So there are orders in place and ordered the Commission to meet and to deal with some sort of conduct and section 413(5) operates when those orders are then contravened. In the present case, there are orders made under section 418, which were contravened by the taking of unprotected industrial action.


The construction of section 413(5) was undertaken by the trial judge. He commenced at court book 57 dealing with this. He looked at the history. He concluded the changes that had been made from the previous legislative scheme to the current one were changes of substance. He looked at the consequences of the union’s argument about the orders having to be operative at the time the proposed industrial action was to be undertaken. He considered the judgment in Mines and Metals which forms part of the appeal by the Full Court and he respectfully critiques that, and his Honour the trial judge took a view of the words of the subsection that we respectfully agree with at court book 64 and 65.


As this Court will have noted, the trial judge, for reasons of comity, followed the ruling of the trial judge in the AMMA Case. The Full Court then, on appeal, adopted a construction which we summarise in our outline at court book 309, where at paragraph 28 we set out various comments of the Full Court with regard to their construction and their reasoning and required, the Court will have noted, that the orders be in existence and that:


the orders bear directly upon organising –


of the particular industrial action that is sought to be taken and apparently the Full Court noted that –


the industrial action being organised or taken must itself be in contravention of the relevant orders.


We have submitted that that is a strained and artificial way of rewriting what are the plain words of the section. We submit that the main argument against the construction of the trial judge is that that it is said to produce extreme and unjust outcomes. Can we say that such descriptions are unhelpful in this construction exercise? An employer may well say it is unfair and unjust that employees and unions can contravene orders and still be able to take industrial action.


Further, the argument that somehow, if there have been contraventions, this somehow takes away rights. We say the effect is that if there have been contraventions, then the contravener – in our case, the union because they were the bargaining agent – cannot organise any further industrial action in respect of their proposed agreement. There are a range of options they would have and a wide range of potential circumstances.

Records shown
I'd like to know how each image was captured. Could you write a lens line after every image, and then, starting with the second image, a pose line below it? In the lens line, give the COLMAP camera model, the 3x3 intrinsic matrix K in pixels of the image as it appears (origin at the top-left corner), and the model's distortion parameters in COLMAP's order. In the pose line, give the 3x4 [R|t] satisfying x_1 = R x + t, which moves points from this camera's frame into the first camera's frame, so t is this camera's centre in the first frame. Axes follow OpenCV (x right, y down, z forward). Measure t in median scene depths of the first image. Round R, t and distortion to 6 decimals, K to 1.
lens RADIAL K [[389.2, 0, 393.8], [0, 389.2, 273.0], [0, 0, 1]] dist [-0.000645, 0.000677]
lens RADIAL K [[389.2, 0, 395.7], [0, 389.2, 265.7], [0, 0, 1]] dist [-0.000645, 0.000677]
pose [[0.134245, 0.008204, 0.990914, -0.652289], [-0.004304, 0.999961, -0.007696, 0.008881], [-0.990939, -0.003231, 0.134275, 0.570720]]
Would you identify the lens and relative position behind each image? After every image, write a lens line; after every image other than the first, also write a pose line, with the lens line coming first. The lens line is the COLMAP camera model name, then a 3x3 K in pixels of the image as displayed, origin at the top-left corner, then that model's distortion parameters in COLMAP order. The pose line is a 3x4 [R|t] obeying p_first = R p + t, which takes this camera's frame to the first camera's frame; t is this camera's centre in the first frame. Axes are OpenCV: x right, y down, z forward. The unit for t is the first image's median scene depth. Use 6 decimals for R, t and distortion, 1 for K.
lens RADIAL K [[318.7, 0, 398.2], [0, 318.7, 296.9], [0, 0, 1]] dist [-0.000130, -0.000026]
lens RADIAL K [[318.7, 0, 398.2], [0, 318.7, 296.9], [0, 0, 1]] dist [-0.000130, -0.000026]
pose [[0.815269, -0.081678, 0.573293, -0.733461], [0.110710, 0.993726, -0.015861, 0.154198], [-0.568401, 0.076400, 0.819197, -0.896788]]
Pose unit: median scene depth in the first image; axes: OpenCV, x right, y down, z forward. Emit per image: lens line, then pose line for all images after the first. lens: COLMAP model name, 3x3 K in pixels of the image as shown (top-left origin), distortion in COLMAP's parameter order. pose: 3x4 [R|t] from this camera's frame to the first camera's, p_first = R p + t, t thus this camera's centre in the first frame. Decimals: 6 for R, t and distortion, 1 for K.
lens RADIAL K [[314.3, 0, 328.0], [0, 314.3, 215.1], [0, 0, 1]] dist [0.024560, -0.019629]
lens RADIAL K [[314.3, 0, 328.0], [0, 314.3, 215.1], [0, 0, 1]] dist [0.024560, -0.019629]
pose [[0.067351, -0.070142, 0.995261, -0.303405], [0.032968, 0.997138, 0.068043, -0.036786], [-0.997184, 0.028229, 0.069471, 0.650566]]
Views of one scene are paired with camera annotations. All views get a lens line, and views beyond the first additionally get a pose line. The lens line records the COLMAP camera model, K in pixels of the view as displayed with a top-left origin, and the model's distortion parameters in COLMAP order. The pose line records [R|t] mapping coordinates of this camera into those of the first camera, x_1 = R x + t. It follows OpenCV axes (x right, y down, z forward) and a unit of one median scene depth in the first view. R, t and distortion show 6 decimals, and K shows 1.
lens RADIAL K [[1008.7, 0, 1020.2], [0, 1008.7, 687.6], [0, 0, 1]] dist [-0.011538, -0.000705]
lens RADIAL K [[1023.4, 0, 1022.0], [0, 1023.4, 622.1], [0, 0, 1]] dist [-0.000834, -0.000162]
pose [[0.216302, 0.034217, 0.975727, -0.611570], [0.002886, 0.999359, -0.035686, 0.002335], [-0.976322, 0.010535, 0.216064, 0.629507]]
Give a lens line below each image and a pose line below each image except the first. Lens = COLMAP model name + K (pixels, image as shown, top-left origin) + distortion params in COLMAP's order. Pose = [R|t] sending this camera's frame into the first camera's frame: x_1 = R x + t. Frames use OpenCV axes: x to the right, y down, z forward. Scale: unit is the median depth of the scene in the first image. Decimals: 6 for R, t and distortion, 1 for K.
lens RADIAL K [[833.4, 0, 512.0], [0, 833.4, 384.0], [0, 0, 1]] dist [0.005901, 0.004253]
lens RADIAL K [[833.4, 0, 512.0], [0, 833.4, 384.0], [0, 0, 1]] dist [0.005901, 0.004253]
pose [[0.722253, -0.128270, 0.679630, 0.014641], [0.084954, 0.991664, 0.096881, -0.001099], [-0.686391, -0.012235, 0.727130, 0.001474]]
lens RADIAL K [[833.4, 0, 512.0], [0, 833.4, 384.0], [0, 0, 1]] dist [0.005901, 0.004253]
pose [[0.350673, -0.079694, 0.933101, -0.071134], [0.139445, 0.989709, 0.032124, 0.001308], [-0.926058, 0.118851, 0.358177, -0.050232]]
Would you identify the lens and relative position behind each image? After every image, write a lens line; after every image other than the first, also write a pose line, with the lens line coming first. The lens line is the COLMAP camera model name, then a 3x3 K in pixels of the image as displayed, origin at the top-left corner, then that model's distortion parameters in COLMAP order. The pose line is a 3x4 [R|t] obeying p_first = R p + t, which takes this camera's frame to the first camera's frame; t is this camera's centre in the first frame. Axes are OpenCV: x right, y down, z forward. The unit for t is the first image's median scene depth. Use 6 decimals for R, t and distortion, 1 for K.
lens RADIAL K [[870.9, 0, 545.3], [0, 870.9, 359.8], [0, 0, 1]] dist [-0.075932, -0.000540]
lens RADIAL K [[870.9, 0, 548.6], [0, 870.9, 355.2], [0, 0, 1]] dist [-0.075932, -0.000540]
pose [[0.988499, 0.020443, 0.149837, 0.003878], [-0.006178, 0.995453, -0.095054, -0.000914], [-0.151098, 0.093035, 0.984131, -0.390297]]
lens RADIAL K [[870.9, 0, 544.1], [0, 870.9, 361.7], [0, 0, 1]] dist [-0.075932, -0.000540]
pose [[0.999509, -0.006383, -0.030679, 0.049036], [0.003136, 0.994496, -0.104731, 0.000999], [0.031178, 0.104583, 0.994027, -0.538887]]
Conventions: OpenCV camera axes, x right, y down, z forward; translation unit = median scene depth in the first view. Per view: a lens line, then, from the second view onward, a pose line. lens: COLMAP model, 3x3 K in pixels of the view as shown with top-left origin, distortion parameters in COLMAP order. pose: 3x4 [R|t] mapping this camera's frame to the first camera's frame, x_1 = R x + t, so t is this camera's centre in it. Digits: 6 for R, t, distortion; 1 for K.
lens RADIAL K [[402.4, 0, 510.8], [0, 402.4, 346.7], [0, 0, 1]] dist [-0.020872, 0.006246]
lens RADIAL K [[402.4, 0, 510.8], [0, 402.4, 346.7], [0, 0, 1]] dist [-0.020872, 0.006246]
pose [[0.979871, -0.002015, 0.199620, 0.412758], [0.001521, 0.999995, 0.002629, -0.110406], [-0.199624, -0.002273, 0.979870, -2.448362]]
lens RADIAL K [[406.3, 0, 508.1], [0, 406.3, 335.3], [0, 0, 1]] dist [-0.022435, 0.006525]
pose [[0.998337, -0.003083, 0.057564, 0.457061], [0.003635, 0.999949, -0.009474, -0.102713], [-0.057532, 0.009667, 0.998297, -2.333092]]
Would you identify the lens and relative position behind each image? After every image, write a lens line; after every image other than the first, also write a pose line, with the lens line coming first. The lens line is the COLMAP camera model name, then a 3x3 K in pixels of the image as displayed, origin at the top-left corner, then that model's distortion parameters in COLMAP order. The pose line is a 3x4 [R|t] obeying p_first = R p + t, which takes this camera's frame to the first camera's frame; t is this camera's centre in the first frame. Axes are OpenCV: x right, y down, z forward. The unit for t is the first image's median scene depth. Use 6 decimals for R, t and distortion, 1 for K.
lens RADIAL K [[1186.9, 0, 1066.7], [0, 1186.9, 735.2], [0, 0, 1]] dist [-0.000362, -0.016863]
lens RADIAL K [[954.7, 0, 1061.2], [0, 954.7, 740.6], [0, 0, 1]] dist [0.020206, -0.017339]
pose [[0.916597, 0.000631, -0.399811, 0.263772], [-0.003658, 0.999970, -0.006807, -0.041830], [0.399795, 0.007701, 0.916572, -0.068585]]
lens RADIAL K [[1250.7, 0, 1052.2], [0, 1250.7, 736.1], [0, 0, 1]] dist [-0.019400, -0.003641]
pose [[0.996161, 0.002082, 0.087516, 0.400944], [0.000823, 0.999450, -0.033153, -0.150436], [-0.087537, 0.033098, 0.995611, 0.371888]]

Task directions
Summarize the submission on section 413(5) in two sentences.

Reply
Section 413(5) applies when orders made by the Commission, here under section 418, are contravened, as happened through unprotected industrial action; the trial judge construed the subsection in a way the speakers agree with, but the Full Court on appeal required that the orders bear directly on organizing the particular industrial action and that the action itself contravene them. The speakers call that construction a strained and artificial rewriting of the plain words, reject the objection that the trial judge's reading produces extreme and unjust outcomes, and submit that the contravener, here the union as bargaining agent, cannot organize further industrial action for its proposed agreement.